• Excerpt:
*** Block opens ***
The parameters totally depend on your imaging acquisition protocol (see the topup user guide for more details). It's IMPORTANT to setup the correct parameters, as they significantly impact the final results.

3.2.2 Image parameter configuration file (*.cnf)

Three "*.cnf" options are provided:

b02b0.cnf: a generally applicable (default) configuration file provided by fsl 
mouseEPI_topup.cnf: a configuration file optimized for the mouse data sample (./data_mouse1/)
ratEPI_topup.cnf: a configuration file optimized for the rat data sample (./data_rat1/)

These parameters totally depend on your image (e.g., dimension, resolution, etc). If you would like to use b02b0.cnf, rename the file as mouseEPI_topup.cnf or ratEPI_topup.cnf to be used.

4. Main Pipeline

4.1 (Step 1) Run 'preproc_script_1.sh'

The following details describe the parameters available to users via the command line:

Usage: ./preproc_script_1.sh [OPTIONS]

[Example]
    ./preproc_script_1.sh --model rat\
    > --fldir data_rat1,data_rat2\
    > --stc 1 --dc 1 --bet 0.55\
    > --matlab_dir matlab

Options:
 --help         Help (displays these usage details)

 --model        Specifies which rodent type to use
                [Values]
                rat: Select rat-related files and directories (Default)
                mouse: Select mouse-related files and directories

 --fldir        Name of the data folder(s) to be preprocessed.
                [Values]
                Any string value or list of comma-delimited string values
                (Default: data_<model>1)

 --stc          Specifies if slice time correction (STC) is needed (long TR vs. short TR)
                [Values]
                1: STC is required, long TR (Default)
                0: STC is not required, short TR

 --dc           Specifies if topup distortion correction (DC) will be performed
                [Values]
                1: perform DC. A reverse EPI scan EPI_reverse0.nii is required (Default)
                0: do not perform DC. E.g., if EPI_reverse0.nii is not available.

 --bet          Brain mask parameter in FSL bet
                [Values]
                Any numerical value (Default: 0.55)

 --matlab_dir   Location of matlab on the system
                [Values]
                Any string value (Default: matlab)
*** Block closes ***
• Exercise set:
A) Answer these questions from the preprocessing documentation, one line each:
(i) Which configuration file is the default one provided by fsl?
(ii) What is the default value for the --bet option?
(iii) What scan does setting --dc to 1 require?
B) Copy everything in the preprocessing documentation from "b02b0.cnf: a generally" down to "data sample (./data_rat1/)".

• Source information:
*** Block opens ***
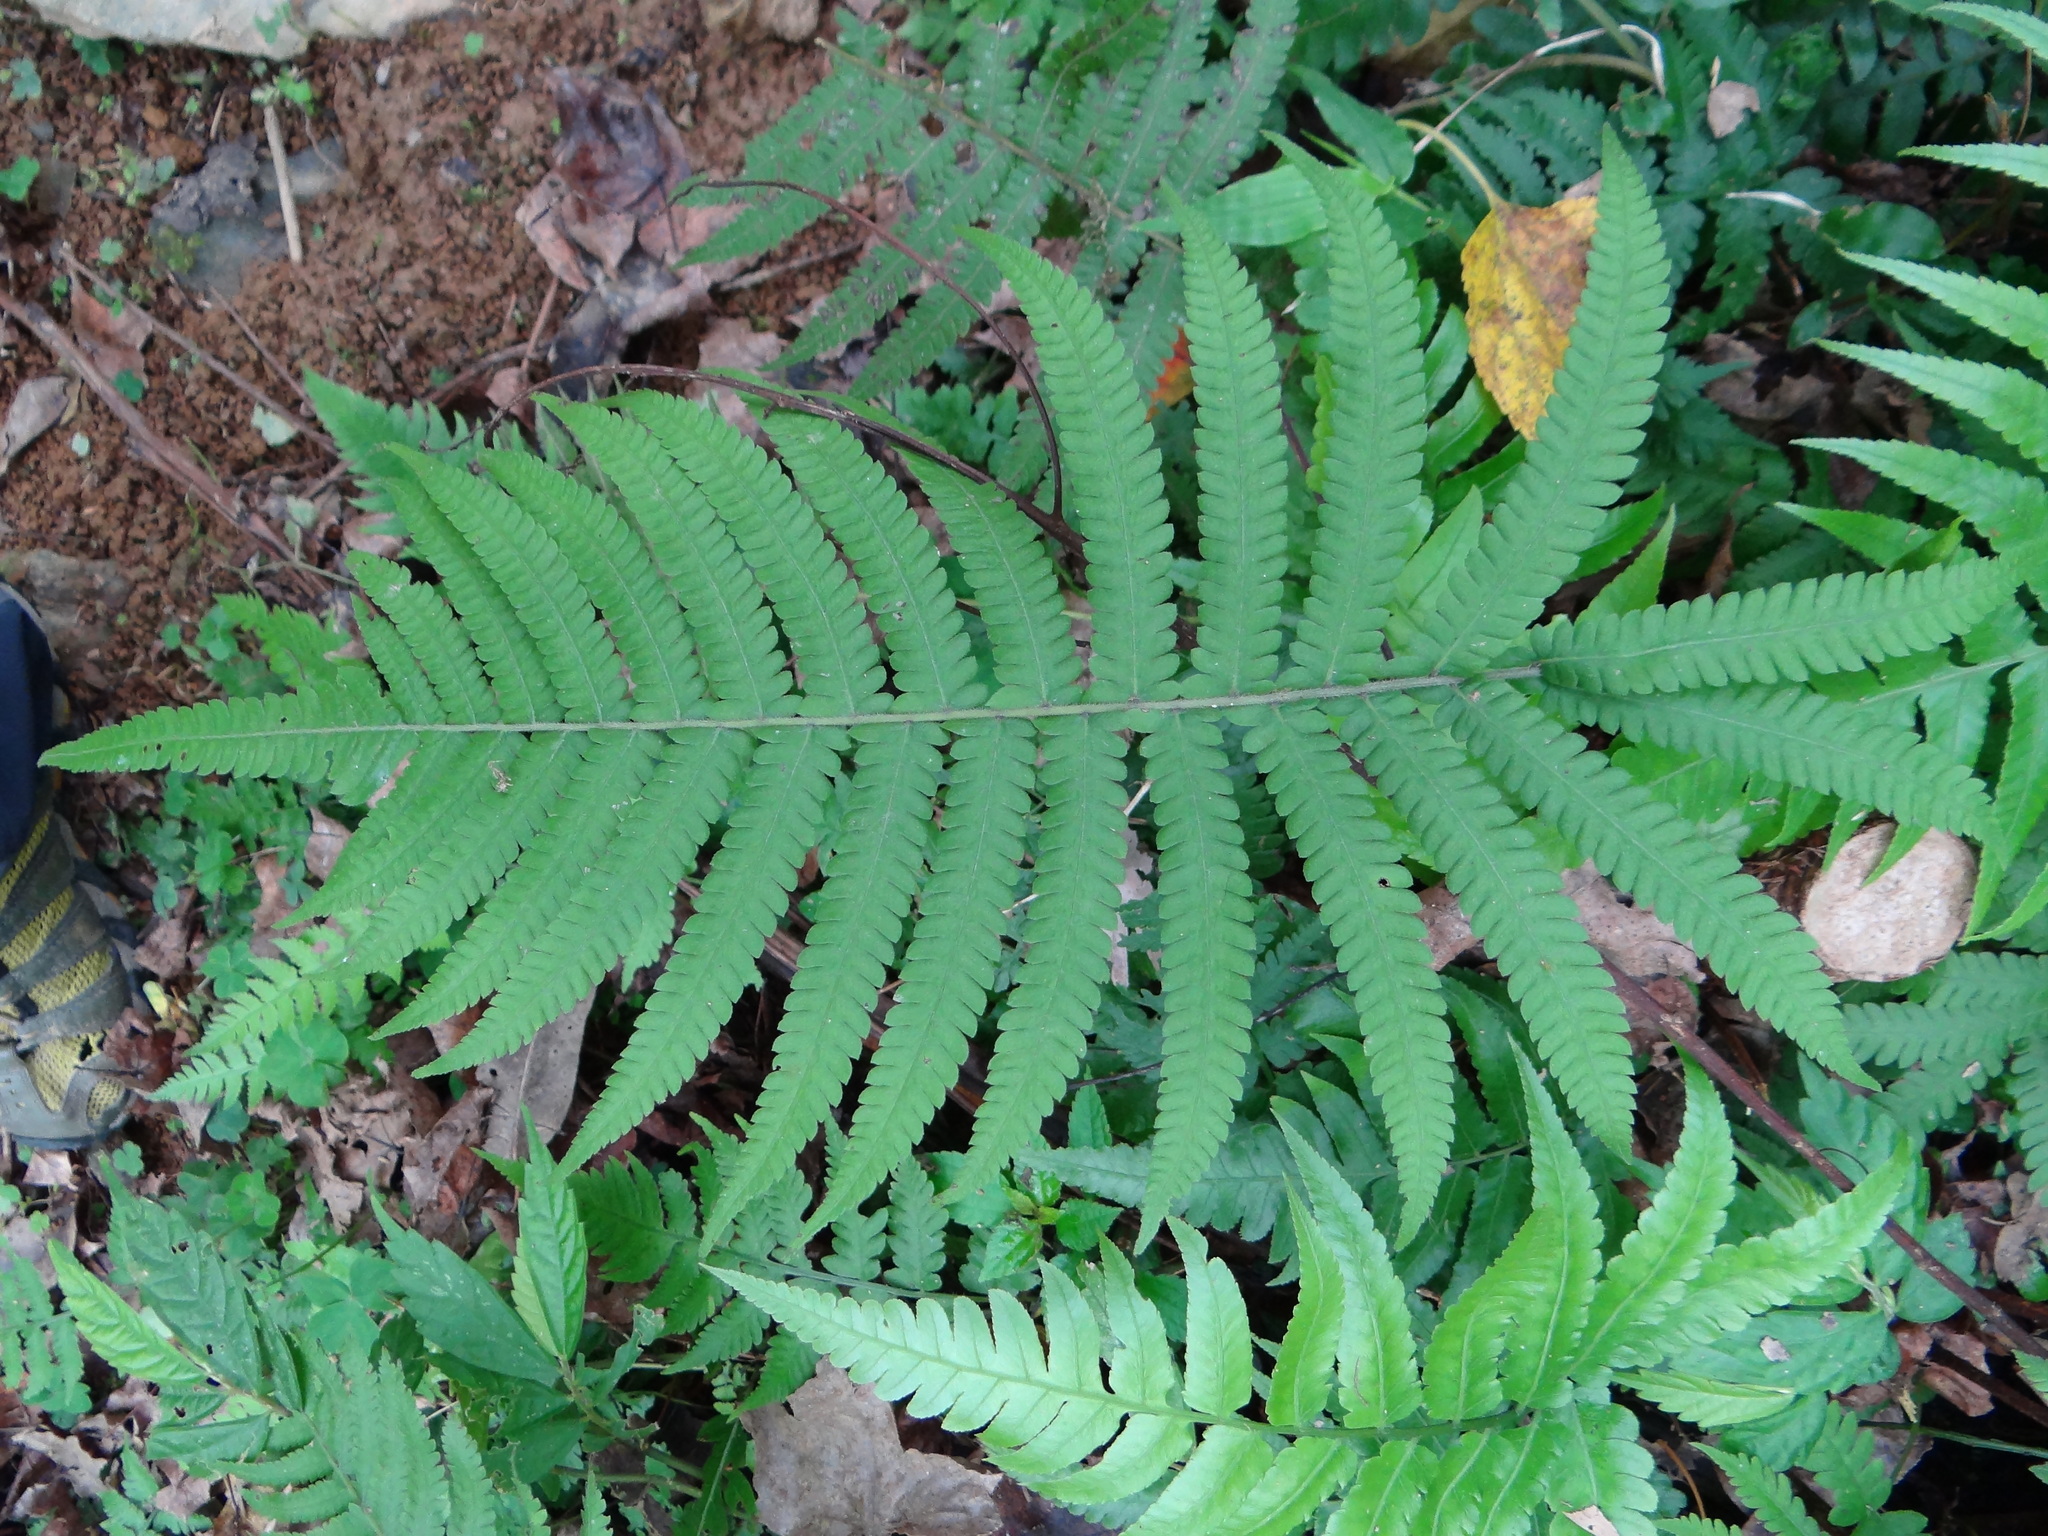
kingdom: Plantae
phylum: Tracheophyta
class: Polypodiopsida
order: Polypodiales
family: Thelypteridaceae
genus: Christella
*** Block closes ***
• Exercise solutions:
A)
(i) b02b0.cnf
(ii) 0.55
(iii) A reverse EPI scan, EPI_reverse0.nii

B)
b02b0.cnf: a generally applicable (default) configuration file provided by fsl 
mouseEPI_topup.cnf: a configuration file optimized for the mouse data sample (./data_mouse1/)
ratEPI_topup.cnf: a configuration file optimized for the rat data sample (./data_rat1/)